Amigos rusos que enamoran: cartas y grietas del siglo XIX

Por Brenda Ríos
Hoy quiero hablarte de unos hombres que me fascinan —sí, me fascinan—: los rusos del siglo xix. No sé si serían buenos para invitarlos por un café a través de una app de citas, pero son irresistibles para el alma. Hablo de Tolstói, por supuesto, pero sobre todo de Chéjov, cuyo eco resuena en una correspondencia con Gorki que me tiene atrapada. Publicada por Nórdica, esa edición es un tesoro: cartas de 1860 a 1904 que destilan cuidado, algo que nuestras pantallas rara vez capturan.
Me desarma leer la forma en la que Chéjov le pedía a Gorki una fotografía suya: “Querido amigo, mándame tu retrato para poder pensar en ti”. Cada carta es un abrazo de tinta: afecto, crítica, consejo. Chéjov, con esa claridad suya, le dice: “Deja de sobre-describir. Basta con decir que un hombre se levantó del césped”. Directo, con amor, sin adornos. Así deberían hablarse los amigos, ¿no crees?
La amistad, pienso, es una correspondencia de ideas, de desacuerdos, de distancias que se salvan con respeto. Porque incluso cuando Gorki defendió a un personaje antisemita, desatando controversias, Chéjov no lo dejó caer. Su amistad resistió, algo que hoy parece un lujo. En un mundo de emojis y likes fugaces, estas cartas son un recordatorio de lo que significa cuidar al otro.
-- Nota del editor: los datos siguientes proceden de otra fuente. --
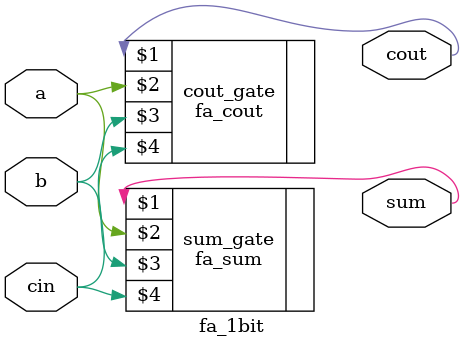
<source format=v>
module fa_1bit (sum, cout, a, b, cin);
	output sum, cout;
	input a, b, cin;

	fa_sum sum_gate (sum, a, b, cin);
	fa_cout cout_gate (cout, a, b, cin);

endmodule



</source>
Del otro lado de mi escritorio está Turguéniev, otro ruso que me sacude. El diario de un hombre superfluo, publicado por Funambulista, llegó a mí por tu sugerencia. ¡Qué joya! Ese hombre enfermo que se refugia en el campo, que se enamora de una muchacha, que revive por amor… sólo para descubrir que no es correspondido. Entonces, la muerte —no la del cuerpo, sino la del espíritu— lo reclama de nuevo.
Turguéniev pinta la vulnerabilidad masculina con una herida que sangra ternura. Su protagonista no es el héroe de salón que lo resuelve todo a puños. No. Observa, duda, ama, se quiebra. En tiempos en los que la masculinidad se tambalea entre estereotipos y crisis, leer estas grietas se torna un acto de rebeldía silenciosa. Un espejo para los hombres de hoy, tan presionados por mandatos que no siempre entienden.
Me pregunto cómo serían estos rusos en 2025. ¿Se escribirían aún, con la paciencia de la pluma? ¿Sostendrían amistades a pesar de diferencias ideológicas? ¿O el ruido de las redes los habría fragmentado? Lo pienso porque, aunque estamos más conectados que nunca, hemos dejado de escribirnos de verdad. Ya no llamamos. Mandamos un sticker y seguimos. Y el afecto, si no se riega, se marchita.
Pero volvamos a los libros, que son refugios. Leer a Chéjov con una taza de té humeante o a Turguéniev bajo una manta es encender una chispa. Algo se conecta: el pasado con el presente, el autor con el lector. Algo se dispersa también: ideas que no se atan, que flotan como semillas. Esta columna no pretende cerrar pensamientos, sino abrirlos, como una carta que no termina en punto final, sino en un: “Te saludo con una mano en el corazón”.
Chéjov y Gorki nos enseñan que la amistad es un arte de paciencia y franqueza. Turguéniev nos recuerda que la vulnerabilidad no es debilidad, sino humanidad. Y los tres, juntos, nos invitan a escribir, a conectar, a cuidar. Porque en un mundo de mensajes efímeros, las palabras que importan —las que se escriben con intención— son las que perduran.
Entonces, ¿qué hacemos con esto? Tal vez tomar un libro, una pluma, un momento. Escribir a alguien, no un texto rápido, sino algo que pese, que signifique. O leer a estos rusos que, si bien vivieron hace dos siglos, parecen entendernos mejor que nosotros mismos. Sus historias, sus cartas, sus dudas se alzan como un mapa para navegar este presente tan lleno de ruido y tan vacío de pausas.
No sé si estos hombres serían buenos para casarse, como bromeaba al inicio, pero son perfectos para acompañarnos. Nos desafían a ser más honestos, más frágiles, más presentes. Y en cada página, en cada carta, nos susurran que el cuidado —hacia los otros, hacia nosotros— es lo que da sentido a todo.
Así que, con té o manta, con Chéjov o Turguéniev, te invito a conectar. A dispersarte también. A escribir tu propia carta, aunque sea en la mente, y mandarla al mundo con la esperanza de que alguien, en algún lugar, la reciba.